# Aufgaben
(1) Gib den Abschnitt des Blogeintrags, beginnend mit "Donnerstag, 7. November" und weiter bis einschließlich "in Uni-/Feierstress versinken.", noch einmal wieder. Benenne dabei "Rückkehr" in "Heimkehr" um.
(2) Beantworte anhand des Blogeintrags die folgenden Fragen:
(a) An welchem Datum ist der Blogeintrag erschienen?
(b) Wie lange ist der letzte Beitrag laut Blogeintrag her?
(c) Worin versinken die meisten Freunde?

Donnerstag, 7. November 2013


Rückblick und Résumé

 

So, meine Lieben... inzwischen ist es fast vier Monate her, dass ich das letzte Mal gepostet habe und ich finde es wird Zeit, euch mein kleines Résumé/Fazit des Ganzen zu präsentieren. Ich habe mir wirklich Zeit gelassen, das weiß ich wohl. Ich muss auch sagen, dass ich erst jetzt damit abschließen kann, was ich vorher auch nicht gedacht hätte, da ich mich ja schon sehr auf meine Rückkehr gefreut hatte. Jetzt allerdings holt mich der graue, kalte deutsche Alltag ein und ich dümpele ein bisschen vor mich hin, während die meisten meiner Freunden voll in Uni-/Feierstress versinken.

# Vorliegende Daten
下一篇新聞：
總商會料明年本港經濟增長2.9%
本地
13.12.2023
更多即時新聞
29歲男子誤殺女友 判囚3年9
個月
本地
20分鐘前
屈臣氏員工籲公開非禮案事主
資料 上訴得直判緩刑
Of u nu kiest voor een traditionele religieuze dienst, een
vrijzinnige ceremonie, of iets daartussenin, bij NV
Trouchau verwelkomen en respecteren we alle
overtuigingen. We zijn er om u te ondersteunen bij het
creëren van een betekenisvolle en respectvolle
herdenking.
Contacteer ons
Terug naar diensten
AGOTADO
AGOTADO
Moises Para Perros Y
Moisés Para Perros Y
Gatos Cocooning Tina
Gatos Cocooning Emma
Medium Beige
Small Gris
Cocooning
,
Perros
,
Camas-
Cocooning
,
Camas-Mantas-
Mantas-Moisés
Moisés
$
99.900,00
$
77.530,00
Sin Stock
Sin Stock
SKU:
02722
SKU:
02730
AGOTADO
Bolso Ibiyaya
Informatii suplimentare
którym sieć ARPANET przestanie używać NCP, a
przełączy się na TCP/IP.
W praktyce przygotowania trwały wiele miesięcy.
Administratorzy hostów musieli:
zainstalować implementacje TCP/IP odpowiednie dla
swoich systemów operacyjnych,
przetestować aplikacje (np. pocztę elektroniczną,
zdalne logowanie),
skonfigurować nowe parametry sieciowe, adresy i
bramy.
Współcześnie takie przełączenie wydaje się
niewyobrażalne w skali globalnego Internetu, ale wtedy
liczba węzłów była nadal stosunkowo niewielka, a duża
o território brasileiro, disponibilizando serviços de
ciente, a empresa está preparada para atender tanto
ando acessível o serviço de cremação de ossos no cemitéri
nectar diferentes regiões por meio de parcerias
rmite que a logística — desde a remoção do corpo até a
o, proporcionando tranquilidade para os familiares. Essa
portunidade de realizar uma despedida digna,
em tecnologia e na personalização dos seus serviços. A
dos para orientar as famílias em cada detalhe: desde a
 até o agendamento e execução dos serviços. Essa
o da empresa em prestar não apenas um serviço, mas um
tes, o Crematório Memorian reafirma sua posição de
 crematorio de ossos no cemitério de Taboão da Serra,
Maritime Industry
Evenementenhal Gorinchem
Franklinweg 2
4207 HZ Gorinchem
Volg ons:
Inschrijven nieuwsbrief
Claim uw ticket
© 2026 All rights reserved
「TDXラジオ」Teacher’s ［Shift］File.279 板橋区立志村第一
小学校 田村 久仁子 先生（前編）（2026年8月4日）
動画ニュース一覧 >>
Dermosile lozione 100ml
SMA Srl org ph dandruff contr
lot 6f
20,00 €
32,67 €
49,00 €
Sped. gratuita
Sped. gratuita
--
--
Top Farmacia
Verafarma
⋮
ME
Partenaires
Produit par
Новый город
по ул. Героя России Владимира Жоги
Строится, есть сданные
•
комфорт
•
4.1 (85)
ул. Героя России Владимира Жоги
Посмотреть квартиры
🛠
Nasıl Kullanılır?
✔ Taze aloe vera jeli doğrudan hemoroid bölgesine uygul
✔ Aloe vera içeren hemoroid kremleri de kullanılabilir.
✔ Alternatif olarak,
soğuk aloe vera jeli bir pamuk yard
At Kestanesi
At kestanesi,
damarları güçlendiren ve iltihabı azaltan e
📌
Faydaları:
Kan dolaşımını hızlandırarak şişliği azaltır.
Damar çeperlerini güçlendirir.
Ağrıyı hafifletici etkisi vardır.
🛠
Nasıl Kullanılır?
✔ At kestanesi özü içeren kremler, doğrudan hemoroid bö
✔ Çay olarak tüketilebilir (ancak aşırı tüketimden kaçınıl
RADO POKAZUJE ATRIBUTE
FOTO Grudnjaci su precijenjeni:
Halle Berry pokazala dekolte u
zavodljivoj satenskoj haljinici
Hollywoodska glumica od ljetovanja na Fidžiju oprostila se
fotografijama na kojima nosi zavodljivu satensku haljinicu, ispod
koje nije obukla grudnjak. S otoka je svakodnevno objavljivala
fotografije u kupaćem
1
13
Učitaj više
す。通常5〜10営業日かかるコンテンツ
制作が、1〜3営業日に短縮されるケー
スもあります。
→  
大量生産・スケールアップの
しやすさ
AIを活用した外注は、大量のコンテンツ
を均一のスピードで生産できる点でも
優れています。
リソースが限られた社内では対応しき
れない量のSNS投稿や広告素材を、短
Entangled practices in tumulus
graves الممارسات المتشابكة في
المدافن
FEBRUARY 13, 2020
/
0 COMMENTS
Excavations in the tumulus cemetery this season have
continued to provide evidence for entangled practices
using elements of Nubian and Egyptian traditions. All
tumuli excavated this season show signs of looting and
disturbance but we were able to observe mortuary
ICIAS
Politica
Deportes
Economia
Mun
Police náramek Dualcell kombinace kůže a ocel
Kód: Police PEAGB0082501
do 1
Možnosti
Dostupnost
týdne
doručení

# Lösungen
(1)
Donnerstag, 7. November 2013


Rückblick und Résumé

 

So, meine Lieben... inzwischen ist es fast vier Monate her, dass ich das letzte Mal gepostet habe und ich finde es wird Zeit, euch mein kleines Résumé/Fazit des Ganzen zu präsentieren. Ich habe mir wirklich Zeit gelassen, das weiß ich wohl. Ich muss auch sagen, dass ich erst jetzt damit abschließen kann, was ich vorher auch nicht gedacht hätte, da ich mich ja schon sehr auf meine Heimkehr gefreut hatte. Jetzt allerdings holt mich der graue, kalte deutsche Alltag ein und ich dümpele ein bisschen vor mich hin, während die meisten meiner Freunden voll in Uni-/Feierstress versinken.

(2)
(a) Am Donnerstag, 7. November 2013.
(b) Fast vier Monate.
(c) Im Uni-/Feierstress.